A reader emailed about an incident involving her long-time boyfriend. Apparently they have been dating for several years and getting along quite well. As their relationship progressed, they began to discuss the possibility of moving-in together and maybe even getting married at some point. It was during those discussions that she began to notice a change in his behavior.

When she finally addressed the cohabitation issue directly, the truth came out. He said that he would love to do it, but that he wanted her to move in next door to his apartment “for a while.” Needless to say, she was taken aback! He went on to explain that he was having panic attacks over sharing his apartment, or any apartment, with anyone (she admits that he’s overly fastidious and controlling). She now faces the prospect of having to move twice for no other reason than his panic over having to share his space with somebody he supposedly loves. The reader asked me to elaborate on the idea of panic attacks and how this might affect their relationship.

The American Psychiatric Association describes a panic attack as a discrete period of intense fear or discomfort in which symptoms develop abruptly, reaching their peak within 10 minutes. Symptoms can include (but aren’t limited to) palpitations, pounding heart, accelerated heart rate, sweating, trembling, sensations of shortness of breath and a feeling of choking and/or chest pain.

Obviously, a panic attack is a perfectly awful thing. Why would someone experience panic attacks over the prospect of living with someone he loves? Isn’t love what everyone is seeking? Well, sure. But love, while pleasurable, also means other things, such as changing your daily habits to accommodate another person. For everybody this is an adjustment. For some people, it’s earth shattering.

People prone to panic attacks usually have a strong desire for control; often more control than is rationally feasible. Imagine a person like that having to give up their independence and personal space by moving in with or marrying someone.

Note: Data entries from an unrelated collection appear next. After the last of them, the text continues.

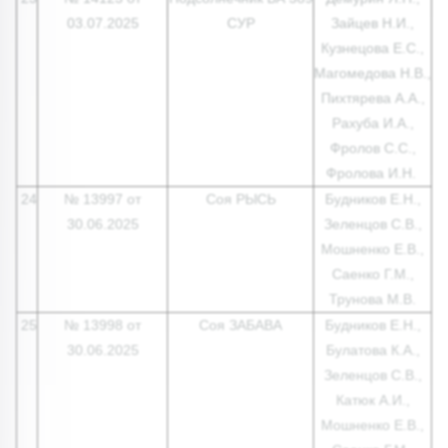
03.07.2025
СУР
Зайцев Н.И.,
Кузнецова Е.С.,
Магомедова Н.В.,
Пихтярева А.А.,
Рахуба И.А.,
Фролов С.С.,
Фролова И.Н.
24
№ 13997 от
Соя РЫСЬ
Будников Е.Н.,
30.06.2025
Зеленцов С.В.,
Мошненко Е.В.,
Саенко Г.М.,
Трунова М.В.
25
№ 13998 от
Соя ЗАБАВА
Будников Е.Н.,
30.06.2025
Булатова К.А.,
Зеленцов С.В.,
Катюк А.И.,
Мошненко Е.В.,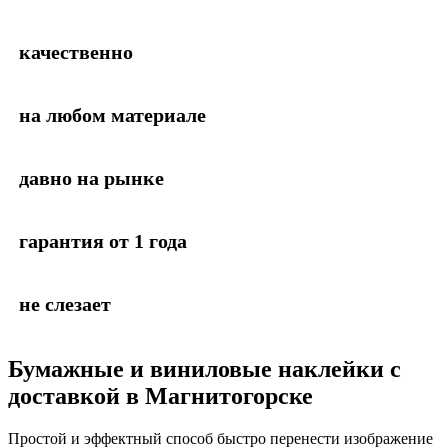
качественно
на любом материале
давно на рынке
гарантия от 1 года
не слезает
Бумажные и виниловые наклейки с
доставкой в Магнитогорске
Простой и эффектный способ быстро перенести изображение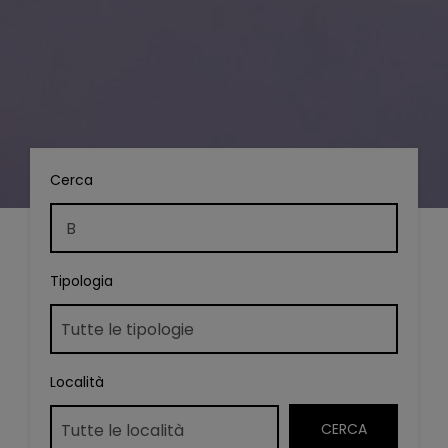
Cerca
Tipologia
Località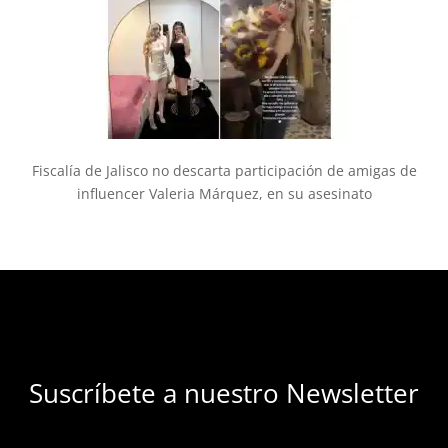
Fiscalía de Jalisco no descarta participación de amigas de
influencer Valeria Márquez, en su asesinato
Suscríbete a nuestro Newsletter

This sort of anxiety over commitment isn’t necessarily an indication that ‘I’m with the wrong person.’ It’s usually an indication that, ‘I feel like I’m not ready to change my lifestyle.’ Note the operative word, ‘feel.’ Just because you feel something doesn’t make it true. Feelings are like the warning lights that come on in your car from time to time. They might be an indication that something’s wrong, but just as often they’re not — at least not anything serious.

Panic attacks don’t always stem from some physical issue. If you’re not suffering from anything that’s medical in origin, then the panic attacks most certainly have their root in irrational thinking; for example, a fear of shutting out or losing other opportunities. I sometimes talk to people who say, ‘I don’t want to choose. If I choose one option, I shut out other options. How can I live with the possibility I might have made the wrong choice?’

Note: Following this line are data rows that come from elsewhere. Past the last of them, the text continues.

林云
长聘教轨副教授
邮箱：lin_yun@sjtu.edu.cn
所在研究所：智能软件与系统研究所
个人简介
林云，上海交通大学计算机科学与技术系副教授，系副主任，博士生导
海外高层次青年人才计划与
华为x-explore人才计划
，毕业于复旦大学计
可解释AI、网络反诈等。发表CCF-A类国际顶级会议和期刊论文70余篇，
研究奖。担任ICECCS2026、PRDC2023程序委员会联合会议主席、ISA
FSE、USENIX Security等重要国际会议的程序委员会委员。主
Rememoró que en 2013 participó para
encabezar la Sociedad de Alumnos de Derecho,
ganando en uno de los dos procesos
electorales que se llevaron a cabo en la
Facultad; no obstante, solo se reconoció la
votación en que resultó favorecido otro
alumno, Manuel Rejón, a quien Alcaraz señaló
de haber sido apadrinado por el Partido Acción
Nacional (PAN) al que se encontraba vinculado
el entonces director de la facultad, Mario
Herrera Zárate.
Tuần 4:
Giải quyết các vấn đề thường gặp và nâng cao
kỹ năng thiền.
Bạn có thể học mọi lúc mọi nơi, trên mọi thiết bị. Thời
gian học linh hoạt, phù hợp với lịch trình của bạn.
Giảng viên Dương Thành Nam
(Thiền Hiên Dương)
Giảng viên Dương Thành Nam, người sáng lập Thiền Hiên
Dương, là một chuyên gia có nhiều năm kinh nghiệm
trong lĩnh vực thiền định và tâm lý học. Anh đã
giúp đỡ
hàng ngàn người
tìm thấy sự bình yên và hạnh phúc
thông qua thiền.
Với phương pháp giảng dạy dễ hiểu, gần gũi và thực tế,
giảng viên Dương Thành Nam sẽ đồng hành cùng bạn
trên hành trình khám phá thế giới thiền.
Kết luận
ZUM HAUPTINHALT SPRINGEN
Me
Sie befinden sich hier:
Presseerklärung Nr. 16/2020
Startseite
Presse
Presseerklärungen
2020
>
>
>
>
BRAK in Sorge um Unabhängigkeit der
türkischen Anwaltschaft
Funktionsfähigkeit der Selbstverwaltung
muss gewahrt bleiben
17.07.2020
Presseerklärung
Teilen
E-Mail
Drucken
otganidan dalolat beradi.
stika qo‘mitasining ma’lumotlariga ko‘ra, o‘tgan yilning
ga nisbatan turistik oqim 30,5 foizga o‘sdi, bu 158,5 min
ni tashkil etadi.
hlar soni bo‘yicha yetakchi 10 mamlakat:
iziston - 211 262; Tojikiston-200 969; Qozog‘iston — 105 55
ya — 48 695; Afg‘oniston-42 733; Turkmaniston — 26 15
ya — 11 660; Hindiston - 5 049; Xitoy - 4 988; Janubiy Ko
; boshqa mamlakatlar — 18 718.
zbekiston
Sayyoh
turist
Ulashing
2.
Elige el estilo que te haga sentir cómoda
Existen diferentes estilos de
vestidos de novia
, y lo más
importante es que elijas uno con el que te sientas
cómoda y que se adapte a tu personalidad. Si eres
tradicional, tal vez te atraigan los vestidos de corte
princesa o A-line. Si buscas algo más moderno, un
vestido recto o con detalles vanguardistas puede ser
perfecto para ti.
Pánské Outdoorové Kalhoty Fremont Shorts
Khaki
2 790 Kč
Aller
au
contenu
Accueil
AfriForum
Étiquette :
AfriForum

That’s probably the issue with the boyfriend who, after years of being with one woman, suddenly develops panic attacks. He didn’t wake up one day and start disliking his girlfriend. The prospect of their moving-in together triggered a recognition that he had made his ‘final choice.’

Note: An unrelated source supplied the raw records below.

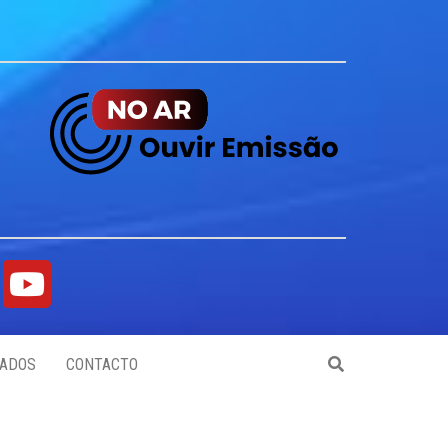
ADOS
CONTACTO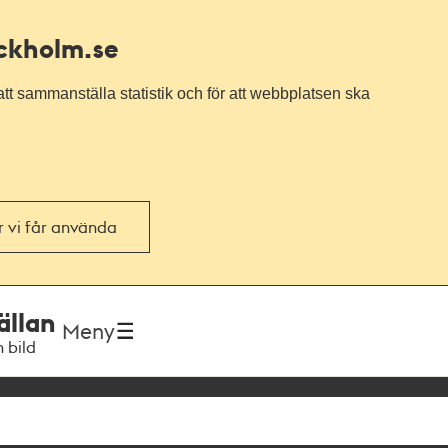
ockholm.se
tt sammanställa statistik och för att webbplatsen ska
or vi får använda
ällan
Meny
h bild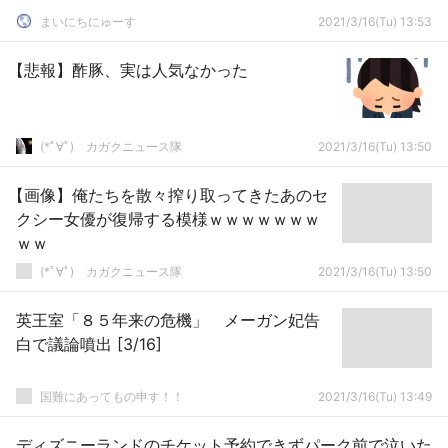
まいにちにゅーす
2021/3/16(Tu) 13:53
【悲報】酢豚、実は人気なかった
(*ﾟ∀ﾟ)ゞカガクニュース隊
2021/3/16(Tu) 13:50
【画像】俺たちを散々搾り取ってきたあのセ
クシー女優が復帰する模様ｗｗｗｗｗｗｗ
ｗｗ
(*ﾟ∀ﾟ)ゞカガクニュース隊
2021/3/16(Tu) 13:50
英王室「８５年来の危機」 メーガン妃告
白で議論噴出 [3/16]
国難にあってもの申す！！
2021/3/16(Tu) 13:49
ディズニーランドのチケット予約できずパーク前で泣いた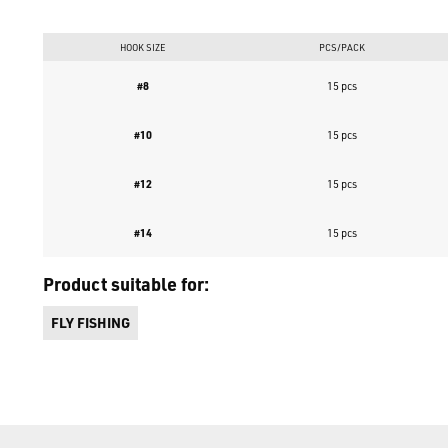
HOOK SIZE
PCS/PACK
#8
15 pcs
#10
15 pcs
#12
15 pcs
#14
15 pcs
Product suitable for:
FLY FISHING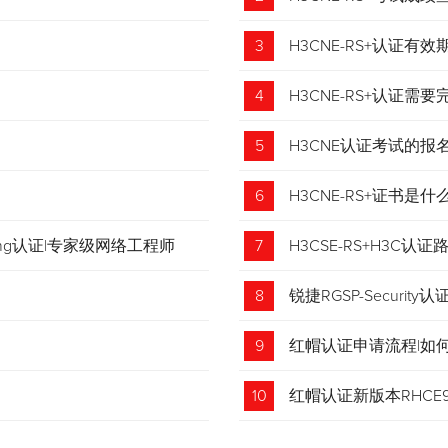
3
H3CNE-RS+认证有
4
H3CNE-RS+认证
5
H3CNE认证考试的
6
H3CNE-RS+证书
tching认证|专家级网络工程师
7
H3CSE-RS+H3C
8
锐捷RGSP-Security认
9
红帽认证申请流程|如
收藏！
10
红帽认证新版本RHCE9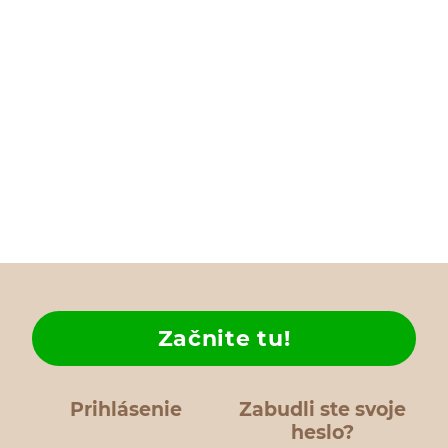
Začnite tu!
Prihlásenie
Zabudli ste svoje
heslo?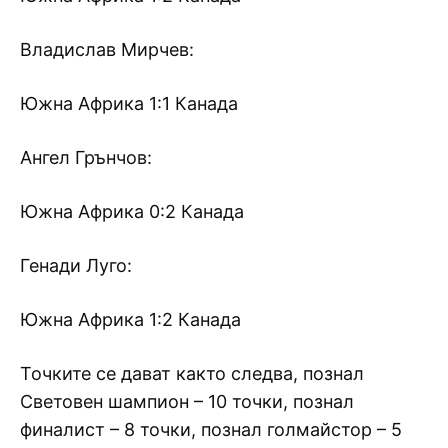
Владислав Мирчев:
Южна Африка 1:1 Канада
Ангел Грънчов:
Южна Африка 0:2 Канада
Генади Луго:
Южна Африка 1:2 Канада
Точките се дават както следва, познал
Световен шампион – 10 точки, познал
финалист – 8 точки, познал голмайстор – 5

‘What if it’s the wrong choice?’ he might say to her. She might reply, ‘What, don’t you love me?’ He could honestly answer, ‘I definitely love you. But how do I know you’re the one?’
How does anyone really know that there’s only one true love out there? Don’t get me wrong; I believe in romance, but we also have to be rational. The fact that you found someone you love (and who loves you back) doesn’t mean that neither of you could have ever found someone else you loved (or who loved you) just as much. It just means you’re fortunate that you found each other. It’s irrational to expect to know who the only person is that you’ll ever love. If you’ve actually been fortunate enough to find a great love, that should be more than enough!

Panic attacks can be a symptom of what therapists call ‘commitment phobia.’ According to, commitment phobia is ‘the fear and avoidance of having to commit to anything, relationships in particular. Usually the sufferer will be overly critical of the other partner’. They will set out to annoy or hurt the other person, thus sabotaging the relationship even if it’s thought to be going well.’

Mental health and ethical behavior both require one thing above all else: Self-awareness. If you’re self-aware, you take responsibility for your contradictory feelings rather than taking them out on someone else (intentionally or not). For example, it’s a contradiction to WANT a relationship and, at the same time, to WANT all the advantages of being single and unattached. Contradictions create conflict and discontent in our minds and our emotions. If we take responsibility for discovering what they are, and then correcting them, we’ll spare ourselves, and those we love, a lot of trouble and pain.